Task description:
Scan the records for the string "Belly" and copy every line that holds it.

(Data records Opens)

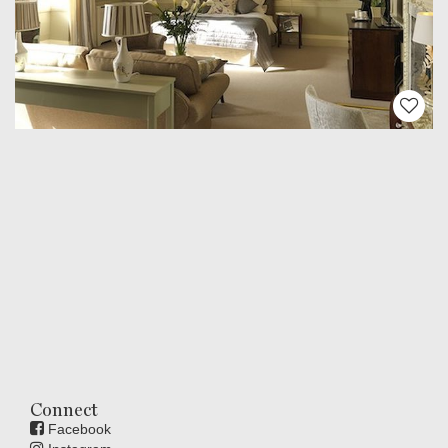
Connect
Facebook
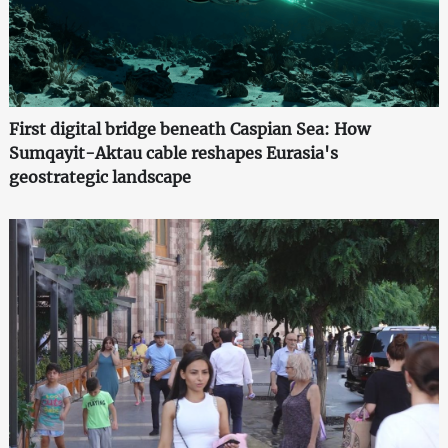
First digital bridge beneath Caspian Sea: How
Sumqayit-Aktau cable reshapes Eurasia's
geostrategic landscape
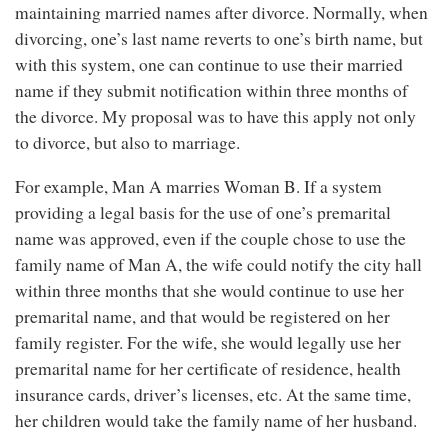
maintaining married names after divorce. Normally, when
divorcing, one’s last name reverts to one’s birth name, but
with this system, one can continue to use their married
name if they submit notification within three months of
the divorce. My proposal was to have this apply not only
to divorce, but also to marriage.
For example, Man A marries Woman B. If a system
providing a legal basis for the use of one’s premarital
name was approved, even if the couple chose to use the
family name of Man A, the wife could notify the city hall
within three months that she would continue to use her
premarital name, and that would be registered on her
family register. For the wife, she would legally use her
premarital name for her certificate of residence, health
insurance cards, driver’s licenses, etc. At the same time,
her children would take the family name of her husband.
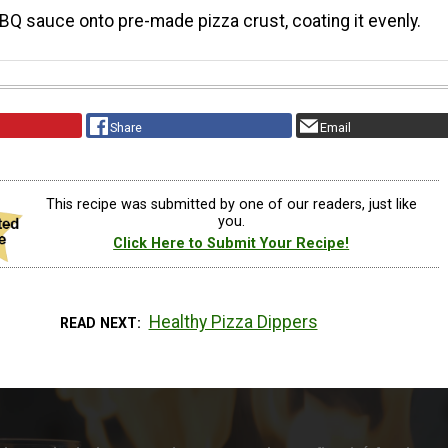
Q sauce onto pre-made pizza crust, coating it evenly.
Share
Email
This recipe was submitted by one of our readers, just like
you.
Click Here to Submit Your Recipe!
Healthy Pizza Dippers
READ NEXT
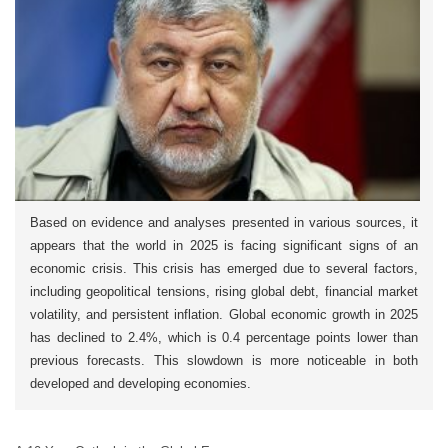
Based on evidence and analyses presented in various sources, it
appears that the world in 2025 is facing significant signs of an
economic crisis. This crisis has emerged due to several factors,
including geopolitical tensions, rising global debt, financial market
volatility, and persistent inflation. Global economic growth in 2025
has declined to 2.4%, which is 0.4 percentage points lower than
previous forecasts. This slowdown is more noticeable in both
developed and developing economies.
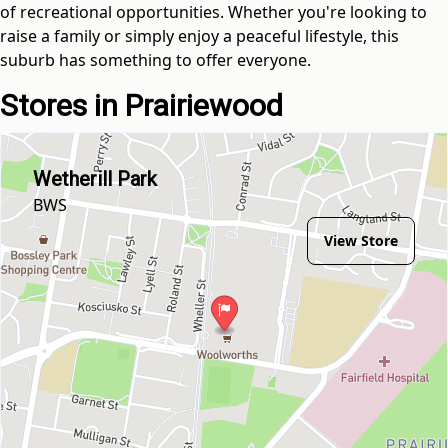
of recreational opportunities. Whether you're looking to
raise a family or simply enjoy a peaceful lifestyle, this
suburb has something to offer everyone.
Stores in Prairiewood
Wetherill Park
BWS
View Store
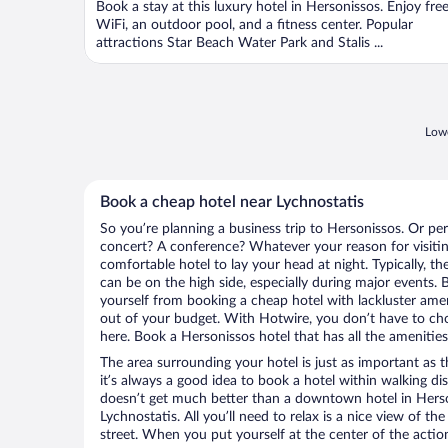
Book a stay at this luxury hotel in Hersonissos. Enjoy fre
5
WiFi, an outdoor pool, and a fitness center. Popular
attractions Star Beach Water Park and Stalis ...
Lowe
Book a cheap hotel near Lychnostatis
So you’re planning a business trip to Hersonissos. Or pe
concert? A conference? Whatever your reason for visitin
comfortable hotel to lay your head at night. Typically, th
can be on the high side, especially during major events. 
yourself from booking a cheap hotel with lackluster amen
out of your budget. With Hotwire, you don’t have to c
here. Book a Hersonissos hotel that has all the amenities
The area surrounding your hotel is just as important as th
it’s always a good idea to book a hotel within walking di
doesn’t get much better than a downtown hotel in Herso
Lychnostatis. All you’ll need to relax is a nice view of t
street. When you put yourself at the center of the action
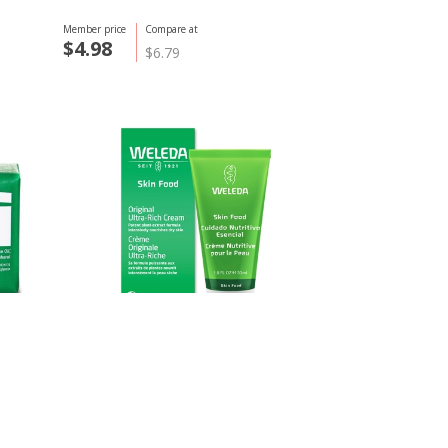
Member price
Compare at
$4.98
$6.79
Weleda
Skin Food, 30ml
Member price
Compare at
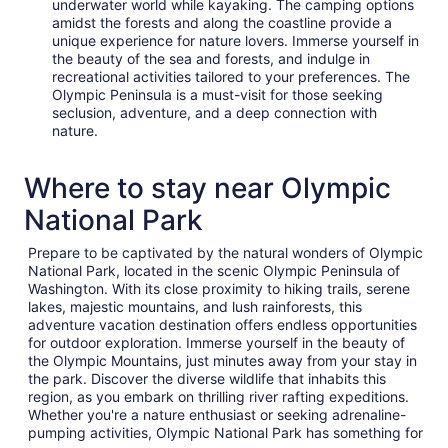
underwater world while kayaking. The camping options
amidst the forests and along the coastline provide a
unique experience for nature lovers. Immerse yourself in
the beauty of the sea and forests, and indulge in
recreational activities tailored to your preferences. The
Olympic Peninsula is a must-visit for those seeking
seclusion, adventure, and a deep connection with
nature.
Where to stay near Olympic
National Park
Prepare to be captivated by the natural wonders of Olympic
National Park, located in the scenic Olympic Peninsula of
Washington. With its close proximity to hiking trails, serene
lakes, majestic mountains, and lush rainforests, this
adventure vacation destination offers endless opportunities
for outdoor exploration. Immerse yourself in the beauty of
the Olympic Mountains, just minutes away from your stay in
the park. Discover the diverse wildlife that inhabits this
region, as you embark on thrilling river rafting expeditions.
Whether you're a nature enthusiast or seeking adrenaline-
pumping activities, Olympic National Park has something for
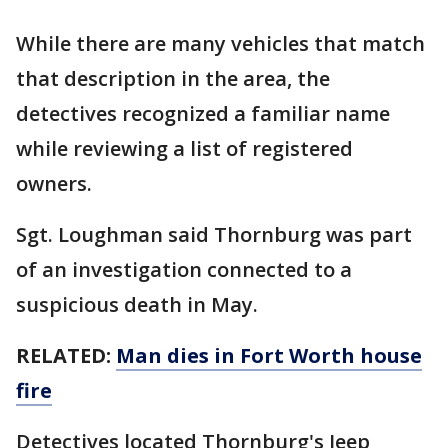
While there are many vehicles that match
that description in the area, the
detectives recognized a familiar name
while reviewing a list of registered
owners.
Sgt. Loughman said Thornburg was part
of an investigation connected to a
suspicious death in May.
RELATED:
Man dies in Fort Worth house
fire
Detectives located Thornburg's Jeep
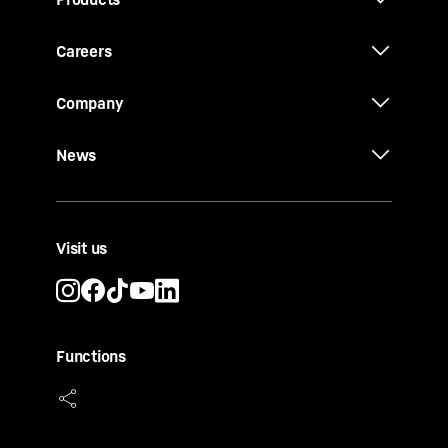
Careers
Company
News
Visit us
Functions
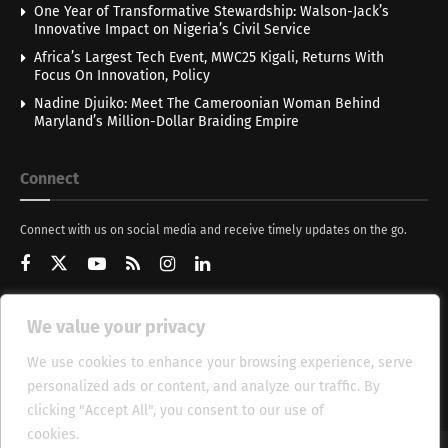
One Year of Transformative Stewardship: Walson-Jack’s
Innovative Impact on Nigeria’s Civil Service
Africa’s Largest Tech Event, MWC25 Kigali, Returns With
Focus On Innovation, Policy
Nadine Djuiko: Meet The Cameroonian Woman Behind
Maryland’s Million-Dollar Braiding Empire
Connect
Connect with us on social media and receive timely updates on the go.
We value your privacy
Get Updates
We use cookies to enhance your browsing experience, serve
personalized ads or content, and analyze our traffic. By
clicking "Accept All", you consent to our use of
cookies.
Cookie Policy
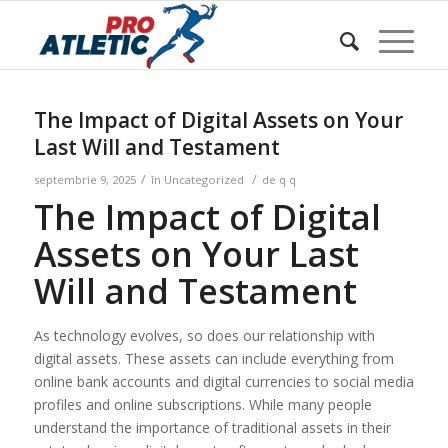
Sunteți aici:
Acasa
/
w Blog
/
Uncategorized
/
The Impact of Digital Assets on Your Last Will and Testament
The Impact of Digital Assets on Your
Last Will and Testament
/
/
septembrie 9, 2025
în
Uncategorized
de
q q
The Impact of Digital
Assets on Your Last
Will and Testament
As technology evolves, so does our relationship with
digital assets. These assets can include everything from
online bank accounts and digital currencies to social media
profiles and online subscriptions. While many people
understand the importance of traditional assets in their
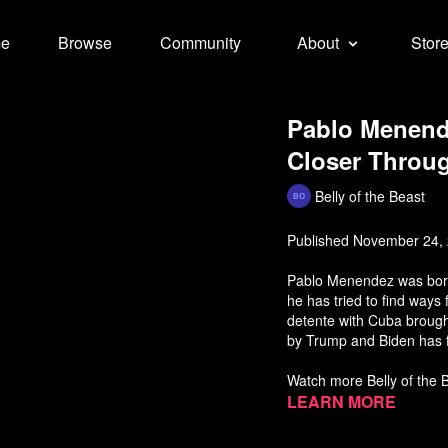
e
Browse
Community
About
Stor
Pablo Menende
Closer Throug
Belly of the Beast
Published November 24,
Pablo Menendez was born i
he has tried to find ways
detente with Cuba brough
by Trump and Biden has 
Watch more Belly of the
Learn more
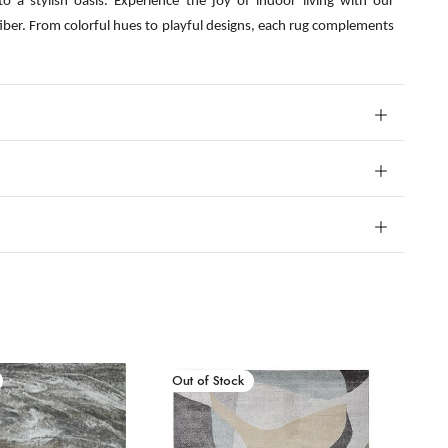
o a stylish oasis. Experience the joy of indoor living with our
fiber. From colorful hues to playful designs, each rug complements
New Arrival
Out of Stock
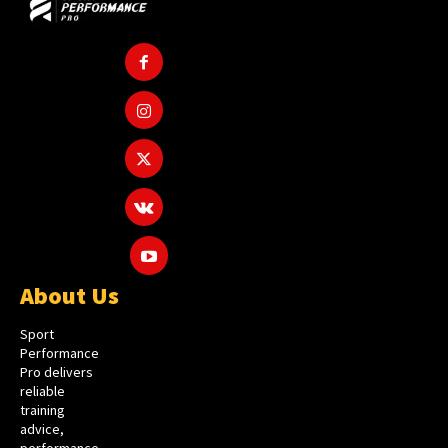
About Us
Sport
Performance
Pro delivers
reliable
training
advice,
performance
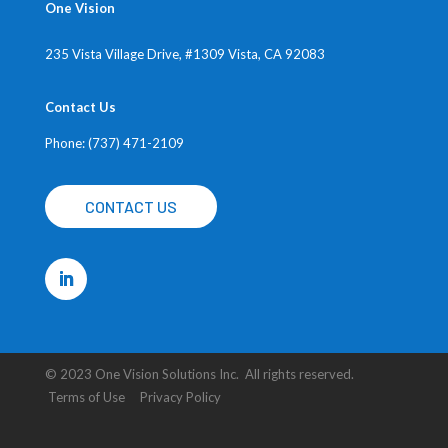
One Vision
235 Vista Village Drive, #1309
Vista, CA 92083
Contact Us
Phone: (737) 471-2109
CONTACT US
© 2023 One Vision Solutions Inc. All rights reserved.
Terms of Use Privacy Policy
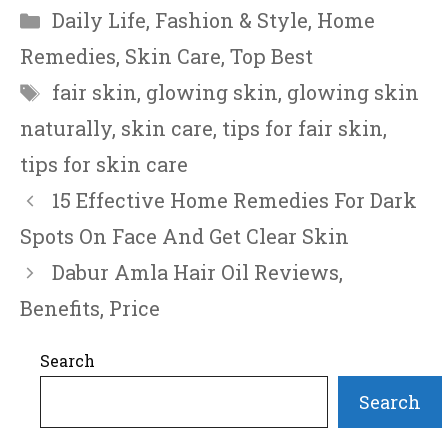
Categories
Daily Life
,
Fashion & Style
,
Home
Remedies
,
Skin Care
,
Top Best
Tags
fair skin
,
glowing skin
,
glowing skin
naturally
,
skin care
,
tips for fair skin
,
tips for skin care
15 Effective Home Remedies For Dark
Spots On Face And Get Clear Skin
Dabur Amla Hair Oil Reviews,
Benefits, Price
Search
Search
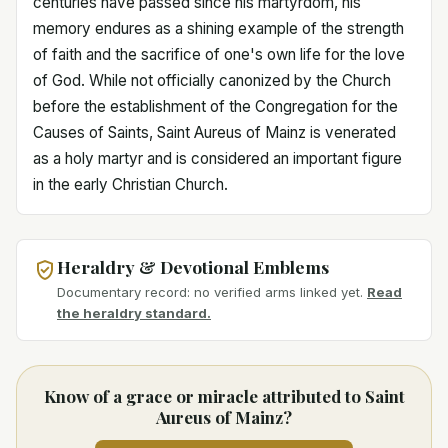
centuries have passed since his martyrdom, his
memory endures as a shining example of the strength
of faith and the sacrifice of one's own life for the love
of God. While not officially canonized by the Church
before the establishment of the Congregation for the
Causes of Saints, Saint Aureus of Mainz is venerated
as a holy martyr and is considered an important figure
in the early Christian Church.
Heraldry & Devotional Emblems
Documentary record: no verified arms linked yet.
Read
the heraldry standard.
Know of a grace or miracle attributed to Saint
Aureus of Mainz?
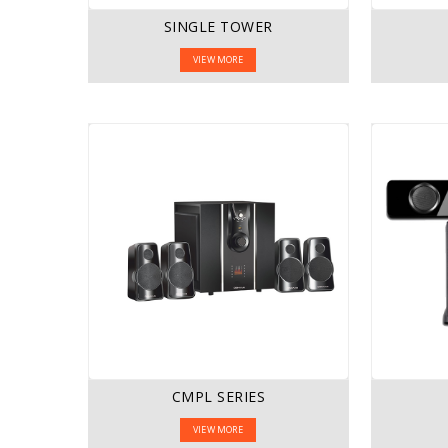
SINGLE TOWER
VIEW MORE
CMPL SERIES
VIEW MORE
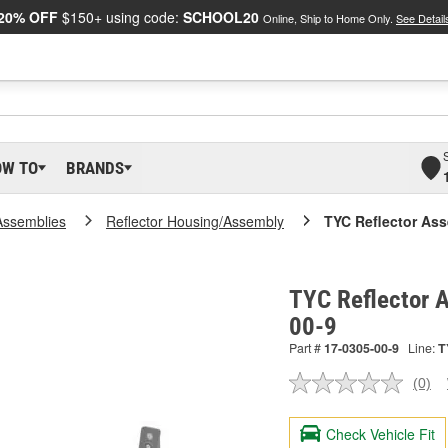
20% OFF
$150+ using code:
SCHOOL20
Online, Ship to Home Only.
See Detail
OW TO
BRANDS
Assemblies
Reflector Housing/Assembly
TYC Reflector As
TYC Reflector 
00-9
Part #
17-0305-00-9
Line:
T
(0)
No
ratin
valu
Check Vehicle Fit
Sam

(Data records Closes)

Answer to this exercise:
Belly of the Beast
Watch more Belly of the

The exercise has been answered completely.